● **TASK OBJECTIVE**: Could you repeat the records below exactly, without the pictures?

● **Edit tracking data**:
===============

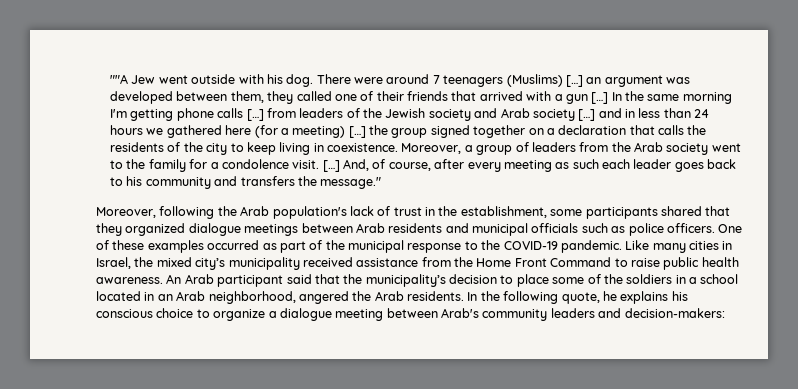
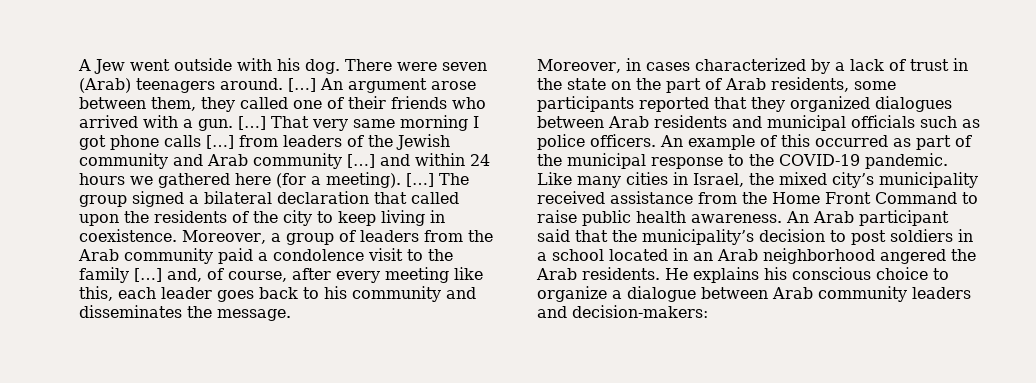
[110,74,129,84] ""A -> [78,59,92,71] A
[386,74,691,87] [110,91,174,104] around 7 teenagers (Muslims) […] an argument was developed -> [442,62,488,71] [79,78,477,93] seven (Arab) teenagers around. […] An argument arose
[451,91,477,101] that -> [452,97,487,109] who
[565,91,732,104] [110,109,174,121] gun […] In the same morning I'm getting -> [198,115,480,131] [79,135,107,150] gun. […] That very same morning I got
[428,109,471,121] society -> [79,153,169,169] community
[532,109,575,121] society -> [253,153,343,169] community
[625,108,691,118] in less than -> [415,153,466,166] within
[292,125,685,138] meeting) […] the group signed together on a declaration that calls -> [326,172,470,188] [79,191,460,207] [79,214,120,226] meeting). […] The group signed a bilateral declaration that called upon
[666,143,741,155] [110,159,370,172] society went to the family for a condolence visit. […] And, -> [124,248,454,264] [79,267,203,283] community paid a condolence visit to the family […] and,
[555,159,599,169] as such -> [454,267,484,280] [79,286,114,301] like this,
[240,176,382,189] [96,206,347,219] transfers the message." // Moreover, following the Arab population's -> [79,305,292,321] [537,58,845,74] disseminates the message. // Moreover, in cases characterized by a
[460,206,547,218] establishment, -> [567,77,849,93] state on the part of Arab residents,
[660,206,702,216] shared -> [639,97,709,112] reported
[188,223,299,236] dialogue meetings -> [875,96,952,112] dialogues
[718,224,743,233] [96,240,204,253] One of these examples -> [660,134,810,150] An example of this
[516,274,623,287] place some of the -> [851,230,886,245] post
[208,291,296,304] neighborhood, -> [763,248,875,264] neighborhood
[467,291,617,304] In the following quote, he -> [665,268,688,280] He
[335,308,479,321] meeting between Arab's -> [701,287,813,299] between Arab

===============

● **ANSWER BOX**:
[110,74,129,84] ""A -> [78,59,92,71] A
[386,74,691,87] [110,91,174,104] around 7 teenagers (Muslims) […] an argument was developed -> [442,62,488,71] [79,78,477,93] seven (Arab) teenagers around. […] An argument arose
[451,91,477,101] that -> [452,97,487,109] who
[565,91,732,104] [110,109,174,121] gun […] In the same morning I'm getting -> [198,115,480,131] [79,135,107,150] gun. […] That very same morning I got
[428,109,471,121] society -> [79,153,169,169] community
[532,109,575,121] society -> [253,153,343,169] community
[625,108,691,118] in less than -> [415,153,466,166] within
[292,125,685,138] meeting) […] the group signed together on a declaration that calls -> [326,172,470,188] [79,191,460,207] [79,214,120,226] meeting). […] The group signed a bilateral declaration that called upon
[666,143,741,155] [110,159,370,172] society went to the family for a condolence visit. […] And, -> [124,248,454,264] [79,267,203,283] community paid a condolence visit to the family […] and,
[555,159,599,169] as such -> [454,267,484,280] [79,286,114,301] like this,
[240,176,382,189] [96,206,347,219] transfers the message." // Moreover, following the Arab population's -> [79,305,292,321] [537,58,845,74] disseminates the message. // Moreover, in cases characterized by a
[460,206,547,218] establishment, -> [567,77,849,93] state on the part of Arab residents,
[660,206,702,216] shared -> [639,97,709,112] reported
[188,223,299,236] dialogue meetings -> [875,96,952,112] dialogues
[718,224,743,233] [96,240,204,253] One of these examples -> [660,134,810,150] An example of this
[516,274,623,287] place some of the -> [851,230,886,245] post
[208,291,296,304] neighborhood, -> [763,248,875,264] neighborhood
[467,291,617,304] In the following quote, he -> [665,268,688,280] He
[335,308,479,321] meeting between Arab's -> [701,287,813,299] between Arab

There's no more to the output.